ALEC, I’ll take “hijacking the legislative agenda” for $500 –> The annual meeting of ALEC, the American Legislative Exchange Council, began in San Diego yesterday. Ted Cruz, Mike Huckabee and Scott Walker are there. Miles Rapoport, president of Common Cause, describes it as “a festival of closed-door deal-making by politicians, corporate executives and lobbyists. They gather to do the public’s business in private, fashioning legislation that undercuts the public interest in things like clean air and water, quality public schools, economic fairness and participatory democracy.” And it’s all deductible because “ALEC is classified as a ‘charity’ for tax purposes. That’s wrong and it has to stop.”
Earlier this week the Center for Media and Democracy’s Brendan Fischer published a useful rundown of “Hot Topics” at the San Diego meet, including “Undermining Renewable Energy” and “Fighting to Protect Dark Money.” And AFSCME, the American Federation of State, County and Municipal Employees, rolled out their “pop-up” version of ALEC’s new promotional video.

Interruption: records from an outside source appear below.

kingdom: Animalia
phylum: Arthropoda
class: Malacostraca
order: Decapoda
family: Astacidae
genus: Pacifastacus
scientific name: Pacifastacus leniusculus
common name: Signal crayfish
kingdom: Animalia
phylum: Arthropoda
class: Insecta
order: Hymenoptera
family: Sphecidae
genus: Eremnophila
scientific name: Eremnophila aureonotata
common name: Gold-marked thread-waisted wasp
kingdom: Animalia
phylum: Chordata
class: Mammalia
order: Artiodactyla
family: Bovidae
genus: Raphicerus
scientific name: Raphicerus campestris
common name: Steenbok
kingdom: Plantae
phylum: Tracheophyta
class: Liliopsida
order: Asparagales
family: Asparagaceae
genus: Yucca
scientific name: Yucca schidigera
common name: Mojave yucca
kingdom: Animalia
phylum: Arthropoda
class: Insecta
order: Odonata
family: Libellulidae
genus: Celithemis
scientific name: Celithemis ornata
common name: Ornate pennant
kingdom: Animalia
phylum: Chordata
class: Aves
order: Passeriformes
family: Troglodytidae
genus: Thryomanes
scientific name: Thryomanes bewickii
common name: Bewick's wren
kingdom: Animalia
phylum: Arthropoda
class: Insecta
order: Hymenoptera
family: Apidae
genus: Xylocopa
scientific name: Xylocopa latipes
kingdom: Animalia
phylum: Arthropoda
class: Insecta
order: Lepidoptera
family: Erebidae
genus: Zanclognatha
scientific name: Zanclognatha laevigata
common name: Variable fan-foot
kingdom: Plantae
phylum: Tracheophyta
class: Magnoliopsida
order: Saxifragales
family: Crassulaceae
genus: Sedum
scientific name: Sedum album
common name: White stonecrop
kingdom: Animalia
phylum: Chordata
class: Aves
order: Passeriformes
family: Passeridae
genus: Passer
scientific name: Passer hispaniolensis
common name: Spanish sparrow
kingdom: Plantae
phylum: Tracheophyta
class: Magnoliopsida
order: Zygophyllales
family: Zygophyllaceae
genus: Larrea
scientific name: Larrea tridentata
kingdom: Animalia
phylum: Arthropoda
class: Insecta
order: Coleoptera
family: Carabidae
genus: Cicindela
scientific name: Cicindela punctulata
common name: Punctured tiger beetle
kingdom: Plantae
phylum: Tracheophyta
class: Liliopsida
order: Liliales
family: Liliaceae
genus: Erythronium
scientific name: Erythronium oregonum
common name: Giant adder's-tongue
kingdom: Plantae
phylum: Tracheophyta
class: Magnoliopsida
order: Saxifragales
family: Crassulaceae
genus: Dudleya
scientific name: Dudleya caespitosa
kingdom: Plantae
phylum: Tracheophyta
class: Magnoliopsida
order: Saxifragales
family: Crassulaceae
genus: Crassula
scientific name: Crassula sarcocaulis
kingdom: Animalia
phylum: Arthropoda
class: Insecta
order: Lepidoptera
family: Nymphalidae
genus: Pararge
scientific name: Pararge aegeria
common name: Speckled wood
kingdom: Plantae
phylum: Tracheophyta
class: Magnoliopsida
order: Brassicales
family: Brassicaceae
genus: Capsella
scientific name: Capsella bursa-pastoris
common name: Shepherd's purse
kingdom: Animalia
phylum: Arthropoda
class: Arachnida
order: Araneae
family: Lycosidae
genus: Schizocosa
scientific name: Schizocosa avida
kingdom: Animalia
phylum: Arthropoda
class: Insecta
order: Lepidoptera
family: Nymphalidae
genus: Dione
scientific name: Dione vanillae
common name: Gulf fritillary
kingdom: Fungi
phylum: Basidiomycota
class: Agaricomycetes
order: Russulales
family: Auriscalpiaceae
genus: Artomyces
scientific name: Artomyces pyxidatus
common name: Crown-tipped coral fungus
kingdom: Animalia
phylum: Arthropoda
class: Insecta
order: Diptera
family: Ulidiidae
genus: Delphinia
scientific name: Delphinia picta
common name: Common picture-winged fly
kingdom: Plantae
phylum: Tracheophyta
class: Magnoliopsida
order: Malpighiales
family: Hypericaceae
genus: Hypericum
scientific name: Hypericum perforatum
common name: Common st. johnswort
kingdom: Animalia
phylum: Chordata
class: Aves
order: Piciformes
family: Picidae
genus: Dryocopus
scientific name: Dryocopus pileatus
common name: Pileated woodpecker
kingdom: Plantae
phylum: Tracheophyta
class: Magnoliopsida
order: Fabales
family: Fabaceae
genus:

Because it’s so hard keeping $400 million under your mattress –> Phil Mattingly at Bloomberg Politics has this fascinating look — with helpful charts — at the financial institutions where presidential candidates stash all that campaign cash, especially a small, single-branch joint called Chain Bridge Bank in McLean, Virginia. It’s a favorite of such Republicans as Jeb Bush, Rick Perry, Carly Fiorina, Lindsey Graham, Ben Carson, Scott Walker and Bobby Jindal. Why? Hint: it’s not just the no-fee checking.
Who knew Greece is the biggest defense spender in Europe? –> So why, asks Sam Ross-Brown at The American Prospect, don’t the Greeks make more cuts in the military rather than slash social programs? One interesting fact: Germany is one of its leading arms suppliers. ALSO: Tariq Ali in the London Review of Books: “For Greeks of virtually all political persuasions the EU was once seen as a family to which one must belong. It has turned out to be a pretty dysfunctional family.” FYI, the Greek parliament passed a second round of legal and banking reform measures early this morning and hopes to begin bailout negotiations next week.
You owe it to yourself –> To try out the Donald Trump Insult Generator at Mother Jones. Then read Media Matters’ coverage of the how Rupert Murdoch’s empire is split asunder over The Donald — with Rupert himself tweeting, “When is Donald Trump going to stop embarrassing his friends, let alone the whole country?” while his underling at Fox News, Roger Ailes, touts all Trump all the time.